"What will you give her to eat?"
"Plum-cake" (a different delicacy for each child).
The witch carries off the child, and observes: "Walk as I do, or else I'll kill you." She takes the child home and kills her, then returns for another. When all are gone the mother goes out to look for her children. She goes to the witch's house, and finds all the children (presumed to be dead) against the wall, making the most horrible faces. She points to a child, and asks, "What did [Mary] die of?" "She died of sucking her thumbs" (naming the child's gesture). Suddenly all the children come to themselves, and cry out, "Oh, mother, we are not dead!"
Portsmouth, N. H.
E.—In a fifth version, which we have failed to obtain in full, the witch changed the children into birds; and the mother, in order to recover them, must guess the name of the bird. Colors, instead of birds, were also used to represent the children.
F.—We have already spoken of the old English game of "Honey-pots" as an imitation of "Weighing." This trait, however, as might be supposed from its insignificant character, is a mere fragment of the original. In London (as we learn from an informant of the laboring class, who remembers taking part in the amusement), a child as market-woman arranges the rest in a row to indicate honey-pots, each with its specific flavor. While she is busy at one end of the row, a thief comes in and steals a pot from the other end. This process is repeated, until all the pots are taken. The dealer then goes out to buy honey-pots, and recognizes her own by the flavor, so recovering the stolen goods.
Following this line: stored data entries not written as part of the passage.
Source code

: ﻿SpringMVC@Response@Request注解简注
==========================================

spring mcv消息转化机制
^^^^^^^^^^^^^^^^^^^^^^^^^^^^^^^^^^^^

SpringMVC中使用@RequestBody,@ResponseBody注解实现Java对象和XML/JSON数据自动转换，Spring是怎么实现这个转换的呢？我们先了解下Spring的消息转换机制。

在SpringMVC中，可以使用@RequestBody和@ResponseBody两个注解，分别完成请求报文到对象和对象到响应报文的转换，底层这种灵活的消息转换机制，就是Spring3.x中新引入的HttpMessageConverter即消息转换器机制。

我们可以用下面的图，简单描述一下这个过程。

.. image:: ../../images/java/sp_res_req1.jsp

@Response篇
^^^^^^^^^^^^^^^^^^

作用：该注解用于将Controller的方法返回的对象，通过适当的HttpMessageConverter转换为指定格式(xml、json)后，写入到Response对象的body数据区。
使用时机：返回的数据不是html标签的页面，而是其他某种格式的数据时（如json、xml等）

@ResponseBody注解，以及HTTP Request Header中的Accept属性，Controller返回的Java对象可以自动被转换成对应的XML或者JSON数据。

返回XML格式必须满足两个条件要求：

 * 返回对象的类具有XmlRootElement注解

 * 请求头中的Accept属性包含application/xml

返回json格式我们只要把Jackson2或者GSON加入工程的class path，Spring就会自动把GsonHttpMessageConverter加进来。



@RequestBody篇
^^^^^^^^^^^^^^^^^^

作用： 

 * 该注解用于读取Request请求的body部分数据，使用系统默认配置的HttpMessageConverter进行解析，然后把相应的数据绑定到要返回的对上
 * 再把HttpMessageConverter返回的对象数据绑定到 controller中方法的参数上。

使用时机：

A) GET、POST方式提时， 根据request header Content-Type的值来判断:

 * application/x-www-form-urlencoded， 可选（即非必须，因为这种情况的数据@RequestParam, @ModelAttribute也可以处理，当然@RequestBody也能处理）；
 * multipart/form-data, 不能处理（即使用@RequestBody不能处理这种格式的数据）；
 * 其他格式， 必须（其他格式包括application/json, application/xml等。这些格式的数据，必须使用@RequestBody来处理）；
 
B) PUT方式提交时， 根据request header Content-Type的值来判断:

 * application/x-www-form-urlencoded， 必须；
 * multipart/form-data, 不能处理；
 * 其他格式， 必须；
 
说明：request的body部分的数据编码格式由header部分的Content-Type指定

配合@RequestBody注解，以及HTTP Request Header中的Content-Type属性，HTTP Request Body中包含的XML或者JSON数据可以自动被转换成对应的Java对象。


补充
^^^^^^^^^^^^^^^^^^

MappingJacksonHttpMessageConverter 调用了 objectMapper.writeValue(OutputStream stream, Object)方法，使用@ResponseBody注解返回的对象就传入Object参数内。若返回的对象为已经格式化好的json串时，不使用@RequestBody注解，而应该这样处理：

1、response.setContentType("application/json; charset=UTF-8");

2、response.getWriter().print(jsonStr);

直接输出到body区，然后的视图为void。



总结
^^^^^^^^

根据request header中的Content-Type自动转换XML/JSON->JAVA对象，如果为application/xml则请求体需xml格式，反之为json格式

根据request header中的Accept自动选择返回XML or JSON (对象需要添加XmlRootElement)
This game without doubt is the most curious of our collection, both on account of its own quaintness, and because of the extraordinary relation in which it stands to the child's lore of Europe. We have, in a note, endeavored to show that our American versions give the most ancient and adequate representation now existing of a childish drama which has diverged into numerous branches, and of which almost every trait has set up for itself as an independent game. Several of these offshoots are centuries old, and exist in many European tongues; while, so far as appears, their original has best maintained itself in the childish tradition of the New World.
Among a great number of German forms, only one (from Suabia) nearly corresponds to ours, with the exception of a corrupted ending.
In this childish drama a mother has many children, who sleep. In her absence comes "Old Urschel" with her two daughters, the "Night-maidens" (a sort of fairies), who steal three children, and carry them off to their cave (hiding them behind their extended dresses). The mother visits Urschel's abode to complain of the theft, but the "Night-maidens," with deprecating gestures, deny any knowledge of the lost. The action is then repeated, the eldest daughter (who plays the same part as in our first version) being taken last.